Analyst Rubin downgraded the company's shares to "hold" from "buy" last week, citing stock-market losses that some analysts project may leave General Motors' pension fund $20 billion short of what it needs to pay future liabilities, up from about $9 billion now. The $67 billion plan is the largest corporate pension fund in the U.S.
Pension losses
Chief Financial officer John Devine said the pension fund's returns fell 3 percent in the first half and said the fund could end the year underfunded by $12.7 billion.
Wagoner, who declined to be interviewed, told reporters last week that for now he doesn't contemplate changing assumptions that the plan will return an average of 10 percent annually over time.
"The important thing on the pension fund is it's a long-term liability and it's a long-term asset," he said. "As it sits here today we're not contemplating any changes -- but we have to look and get the best experts in and decide if that needs to be reconsidered."
Investors also said they're concerned that Wagoner's alliance strategy -- buying chunks of ailing overseas car companies such as Fiat Auto and Daewoo Motor Corp. -- may backfire, distracting management and costing the company billions of dollars when its liabilities are already worrying investors.
Alliance strategy
General Motors shares have fallen steadily since hitting $68.14 -- the highest price since October 2000 -- on May 14. That's when concern rose that unprofitable partner Fiat SpA might exercise a put option to make General Motors buy the other 80 percent of its Fiat Auto unit starting in 2004.
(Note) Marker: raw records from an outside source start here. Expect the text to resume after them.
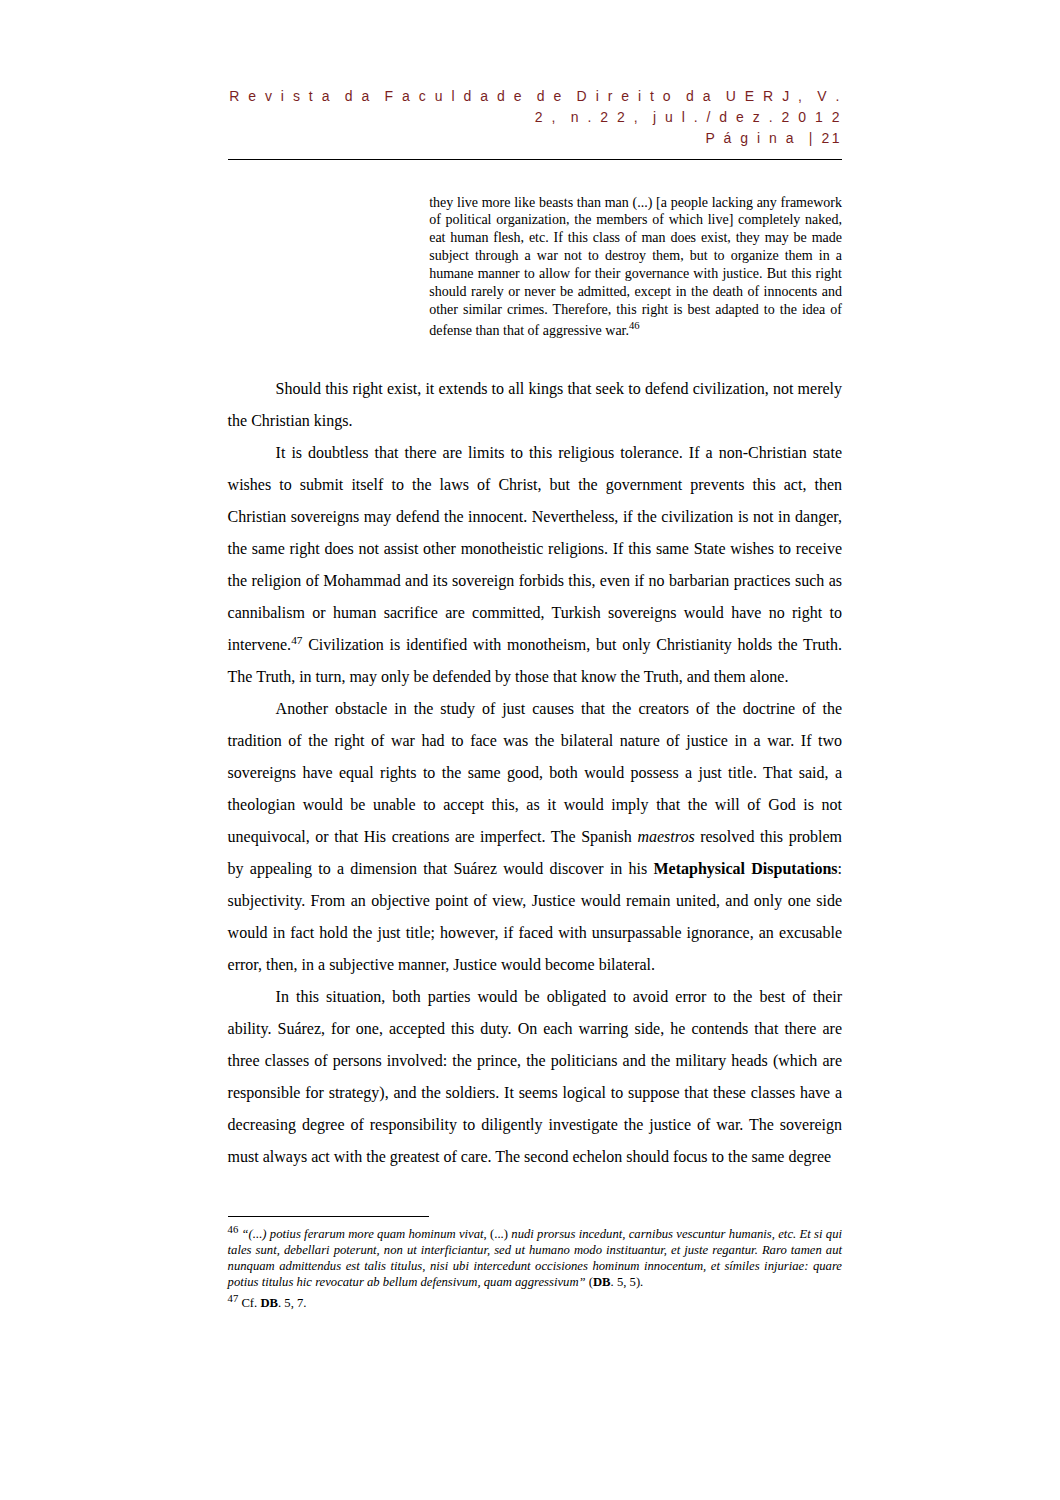R e v i s t a d a F a c u l d a d e d e D i r e i t o d a U E R J , V . 2 , n . 2 2 , j u l . / d e z . 2 0 1 2
P á g i n a | 21
they live more like beasts than man (...) [a people lacking any framework of political organization, the members of which live] completely naked, eat human flesh, etc. If this class of man does exist, they may be made subject through a war not to destroy them, but to organize them in a humane manner to allow for their governance with justice. But this right should rarely or never be admitted, except in the death of innocents and other similar crimes. Therefore, this right is best adapted to the idea of defense than that of aggressive war.46
Should this right exist, it extends to all kings that seek to defend civilization, not merely the Christian kings.
It is doubtless that there are limits to this religious tolerance. If a non-Christian state wishes to submit itself to the laws of Christ, but the government prevents this act, then Christian sovereigns may defend the innocent. Nevertheless, if the civilization is not in danger, the same right does not assist other monotheistic religions. If this same State wishes to receive the religion of Mohammad and its sovereign forbids this, even if no barbarian practices such as cannibalism or human sacrifice are committed, Turkish sovereigns would have no right to intervene.47 Civilization is identified with monotheism, but only Christianity holds the Truth. The Truth, in turn, may only be defended by those that know the Truth, and them alone.
Another obstacle in the study of just causes that the creators of the doctrine of the tradition of the right of war had to face was the bilateral nature of justice in a war. If two sovereigns have equal rights to the same good, both would possess a just title. That said, a theologian would be unable to accept this, as it would imply that the will of God is not unequivocal, or that His creations are imperfect. The Spanish maestros resolved this problem by appealing to a dimension that Suárez would discover in his Metaphysical Disputations: subjectivity. From an objective point of view, Justice would remain united, and only one side would in fact hold the just title; however, if faced with unsurpassable ignorance, an excusable error, then, in a subjective manner, Justice would become bilateral.
In this situation, both parties would be obligated to avoid error to the best of their ability. Suárez, for one, accepted this duty. On each warring side, he contends that there are three classes of persons involved: the prince, the politicians and the military heads (which are responsible for strategy), and the soldiers. It seems logical to suppose that these classes have a decreasing degree of responsibility to diligently investigate the justice of war. The sovereign must always act with the greatest of care. The second echelon should focus to the same degree
46 “(...) potius ferarum more quam hominum vivat, (...) nudi prorsus incedunt, carnibus vescuntur humanis, etc. Et si qui tales sunt, debellari poterunt, non ut interficiantur, sed ut humano modo instituantur, et juste regantur. Raro tamen aut nunquam admittendus est talis titulus, nisi ubi intercedunt occisiones hominum innocentum, et símiles injuriae: quare potius titulus hic revocatur ab bellum defensivum, quam aggressivum” (DB. 5, 5).
47 Cf. DB. 5, 7.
General Motors said today it will take a charge in the third quarter to write down some of its Fiat investment.
Investors also pushed down shares of General Motors' Hughes tracking stock by 37 percent in the quarter, a sign that they think antitrust issues might thwart the sale of the satellite-television broadcaster to EchoStar Communications Corp. Wagoner is counting on the sale to generate $4.2 billion of cash.
"GM still has quite a ways to go in their earnings and balance sheet," said Chris Wiles, president of Rockhaven Asset Management, which owns General Motors convertible shares. "This is where these guys should be focusing a lot of their time and attention -- really cleaning up the house as much as they can."